O recém-divulgado Programa de Estabilidade 2016-2020 começa por se basear num cenário macroeconómico de conto de fadas, ignorando os riscos internacionais e os sinais de deterioração da atividade já visíveis em Portugal nos últimos meses.
Não só a taxa de crescimento é fantasiosa como a sua estrutura é perigosa, totalmente baseada na procura interna, esquecendo que foi uma estratégia semelhante que nos conduziu aos braços da troika. Também é muito estranho que se preveja um tão forte crescimento do investimento e que as exportações líquidas tenham um contributo negativo para o PIB. Também aqui pretendem repetir os erros do passado, com maus investimentos?
Nas contas públicas, a austeridade está de volta mas, mesmo assim, em doses insuficientes para cumprir a redução do défice estrutural em 0,5% do PIB, como exigido pelo Tratado Orçamental. Vamos a um novo braço-de-ferro com a Comissão Europeia?
A estratégia de redução do défice foca–se no lado da despesa, o que é de saudar. Infelizmente, neste capítulo, as contradições não podiam ser maiores. O governo quer reduzir sobretudo as despesas com pessoal, mas também quer reduzir o seu horário de trabalho para 35 horas, diminuir o número de alunos por turma, reabrir tribunais, descongelar as progressões nas carreiras, etc., etc. Como pode conseguir tudo isto em simultâneo? Também se fala na redução dos consumos intermédios, mas sem qualquer tipo de detalhes, devendo estar à procura de uma varinha de condão para o obter.

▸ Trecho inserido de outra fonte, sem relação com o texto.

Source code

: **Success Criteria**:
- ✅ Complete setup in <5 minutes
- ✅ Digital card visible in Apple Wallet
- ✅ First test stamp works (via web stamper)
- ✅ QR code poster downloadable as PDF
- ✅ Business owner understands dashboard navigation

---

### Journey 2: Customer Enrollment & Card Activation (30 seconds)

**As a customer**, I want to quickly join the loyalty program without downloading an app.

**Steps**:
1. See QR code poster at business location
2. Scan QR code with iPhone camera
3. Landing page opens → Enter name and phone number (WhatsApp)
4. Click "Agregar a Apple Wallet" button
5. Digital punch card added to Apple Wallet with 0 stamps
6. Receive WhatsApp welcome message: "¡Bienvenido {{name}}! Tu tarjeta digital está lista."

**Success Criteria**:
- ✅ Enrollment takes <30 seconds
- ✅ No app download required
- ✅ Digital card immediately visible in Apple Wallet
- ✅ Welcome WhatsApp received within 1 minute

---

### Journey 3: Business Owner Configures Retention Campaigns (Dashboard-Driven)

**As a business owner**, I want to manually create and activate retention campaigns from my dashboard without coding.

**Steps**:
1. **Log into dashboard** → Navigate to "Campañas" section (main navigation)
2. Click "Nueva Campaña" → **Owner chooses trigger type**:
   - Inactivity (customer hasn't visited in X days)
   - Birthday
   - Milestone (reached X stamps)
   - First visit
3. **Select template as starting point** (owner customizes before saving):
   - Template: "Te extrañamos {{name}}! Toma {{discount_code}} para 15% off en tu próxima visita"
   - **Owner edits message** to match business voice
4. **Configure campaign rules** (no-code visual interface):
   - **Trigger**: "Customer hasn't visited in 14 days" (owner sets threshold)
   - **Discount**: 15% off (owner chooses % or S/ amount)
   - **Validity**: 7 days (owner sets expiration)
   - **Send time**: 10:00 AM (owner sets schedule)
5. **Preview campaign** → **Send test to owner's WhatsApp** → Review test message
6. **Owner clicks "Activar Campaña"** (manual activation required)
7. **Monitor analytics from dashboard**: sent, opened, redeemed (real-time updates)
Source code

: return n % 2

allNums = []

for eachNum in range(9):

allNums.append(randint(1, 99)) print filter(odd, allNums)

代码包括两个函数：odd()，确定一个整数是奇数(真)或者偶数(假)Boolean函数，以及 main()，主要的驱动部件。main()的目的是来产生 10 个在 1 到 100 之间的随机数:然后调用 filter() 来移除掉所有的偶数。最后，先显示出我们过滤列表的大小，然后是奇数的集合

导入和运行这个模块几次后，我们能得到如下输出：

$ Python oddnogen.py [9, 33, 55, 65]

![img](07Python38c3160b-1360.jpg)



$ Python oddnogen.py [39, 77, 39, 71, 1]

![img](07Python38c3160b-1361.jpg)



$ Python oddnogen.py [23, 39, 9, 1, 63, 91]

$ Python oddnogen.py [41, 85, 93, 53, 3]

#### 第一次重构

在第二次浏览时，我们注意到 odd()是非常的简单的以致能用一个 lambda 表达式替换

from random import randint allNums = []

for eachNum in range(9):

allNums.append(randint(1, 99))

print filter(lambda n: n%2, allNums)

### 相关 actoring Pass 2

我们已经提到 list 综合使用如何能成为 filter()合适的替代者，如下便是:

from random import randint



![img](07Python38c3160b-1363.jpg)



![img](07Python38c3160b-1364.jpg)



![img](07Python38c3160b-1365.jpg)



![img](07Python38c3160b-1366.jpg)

Infelizmente, como todos os seus antecessores, temos mais um Programa de Estabilidade que não é credível, não se percebendo por que razão a Comissão Europeia insiste em aceitar este tipo de fantasias.
Quanto à versão final do Programa Nacional de Reformas, continua com o nome errado porque não contém nenhuma reforma digna desse nome. O mais extraordinário é que o próprio documento reconhece a sua própria irrelevância ao apresentar estimativas dos “Impactos macroeconómicos das reformas estruturais” (Anexo ii).
Para não massacrar o leitor com números, vou limitar-me ao impacto sobre o emprego, que todos reconhecerão que é um problema gravíssimo. A redução dos custos de contexto deve aumentar o emprego em 0,01%, um valor que não podia ser mais ridículo. As reformas no mercado de trabalho aumentam o emprego em 0,02%, um valor tão absurdamente baixo que quase parece que estão a gozar connosco.
As únicas medidas de onde se esperam resultados significativos são na educação, que deverá a levar a um aumento do emprego de 1,38%. Este valor tem de ser encarado com ceticismo porque resulta de um equívoco entre nível de rendimento e taxa de crescimento desse rendimento.
Em termos de nível de rendimento, o nosso problema terá, pelo menos, seis séculos, bastando citar a famosa carta de Bruges do infante D. Pedro, onde se faziam muitas recomendações ao rei D. Duarte, seu irmão, para imitar o que então se fazia na Europa.
Em termos de taxa de crescimento, temos tido períodos bons, como entre 1960 e 1973 e entre 1986 e 2000, e outros péssimos, como desde 2000 até hoje. Ora, nos períodos em que crescemos bem, tínhamos níveis de formação muito inferiores aos de hoje e nos últimos anos até temos feito grandes progressos na redução do abandono escolar.
É evidente que investir na formação é bom, mas não se espere que isso dê um contributo significativo para resolver o nosso grave problema de competitividade.